Kenneth Hands

Personal information
- Full name: Kenneth Charles Myburgh Hands
- Born: 22 March 1892 Stellenbosch, Cape Colony
- Died: 18 November 1954 (aged 62) Paris, France
- Batting: Right-handed
- Relations: Reginald Hands (brother); Philip Hands (brother);

Domestic team information
- 1912: Oxford University
- 1921/22–1930/31: Western Province

Career statistics
| Competition | First-class |
| Matches | 31 |
| Runs scored | 1,543 |
| Batting average | 29.11 |
| 100s/50s | 3/4 |
| Top score | 171 not out |
| Balls bowled | 891 |
| Wickets | 17 |
| Bowling average | 33.41 |
| 5 wickets in innings | 0 |
| 10 wickets in match | 0 |
| Best bowling | 4/25 |
| Catches/stumpings | 12/– |
- Source: Cricinfo, 29 October 2017

= Kenneth Hands =

South African cricketer

Kenneth Charles Myburgh Hands (22 March 1892 – 18 November 1954) was a South African cricketer who played first-class cricket from 1912 to 1931.

Kenneth Hands was born in Stellenbosch, Cape Colony in 1892, son of Sir Harry Hands KBE and Lady Aletta Hands (née Myburgh) OBE. He was educated at Diocesan College before becoming a Rhodes Scholar, like his elder brothers Reginald and Philip. Also like his brothers he gained a rugby blue. He became a Rhodes Scholar in 1910 and went up to Oxford.
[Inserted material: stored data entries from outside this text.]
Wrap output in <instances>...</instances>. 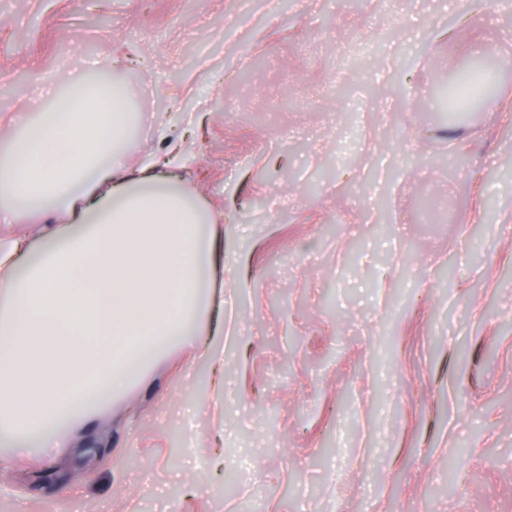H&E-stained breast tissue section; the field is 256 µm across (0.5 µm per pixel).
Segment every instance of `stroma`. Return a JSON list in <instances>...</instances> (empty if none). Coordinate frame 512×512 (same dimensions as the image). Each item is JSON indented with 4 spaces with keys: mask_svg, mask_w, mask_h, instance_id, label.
Here are the masks:
<instances>
[{
    "mask_svg": "<svg viewBox=\"0 0 512 512\" xmlns=\"http://www.w3.org/2000/svg\"><path fill=\"white\" fill-rule=\"evenodd\" d=\"M0 0V126L76 63L127 82L125 165L187 122L224 225V385L170 350L0 512H512V9ZM495 54L497 97L433 89Z\"/></svg>",
    "mask_w": 512,
    "mask_h": 512,
    "instance_id": "1",
    "label": "stroma"
}]
</instances>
He studied engineering and practised as a civil engineer before switching to accounting and joining his father's firm of accountants, Hands & Shore, in Cape Town.
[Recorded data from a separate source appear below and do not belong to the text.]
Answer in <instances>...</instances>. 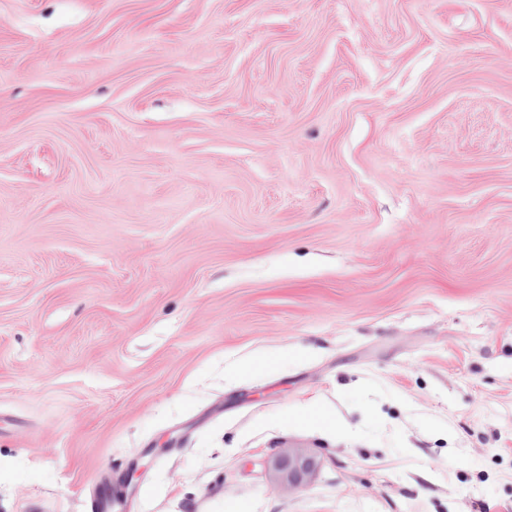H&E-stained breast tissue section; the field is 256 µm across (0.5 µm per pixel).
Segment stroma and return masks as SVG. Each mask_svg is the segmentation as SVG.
Here are the masks:
<instances>
[{"mask_svg":"<svg viewBox=\"0 0 512 512\" xmlns=\"http://www.w3.org/2000/svg\"><path fill=\"white\" fill-rule=\"evenodd\" d=\"M115 487L512 512V0H0V512ZM316 459L309 448H288L271 460V476L277 488L293 490L306 483L315 470Z\"/></svg>","mask_w":512,"mask_h":512,"instance_id":"1","label":"stroma"}]
</instances>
In the First World War he served with distinction as a lieutenant with the Royal Engineers and was mentioned in dispatches.

Hands played regularly for Western Province from 1921 to 1931. His highest score was 171 not out, out of a team total of 319 for 8 declared in the second innings against Natal in 1925–26, when he also top-scored in Western Province's first innings with 42. He also followed his brothers into the national team, but unlike them he did not play Test cricket. His one match for South Africa was against S. B. Joel's English team in 1924–25, when in the third match of the series he failed with the bat, although his 17 in the first innings was the second-highest score.

He died on 18 November 1954, in Paris.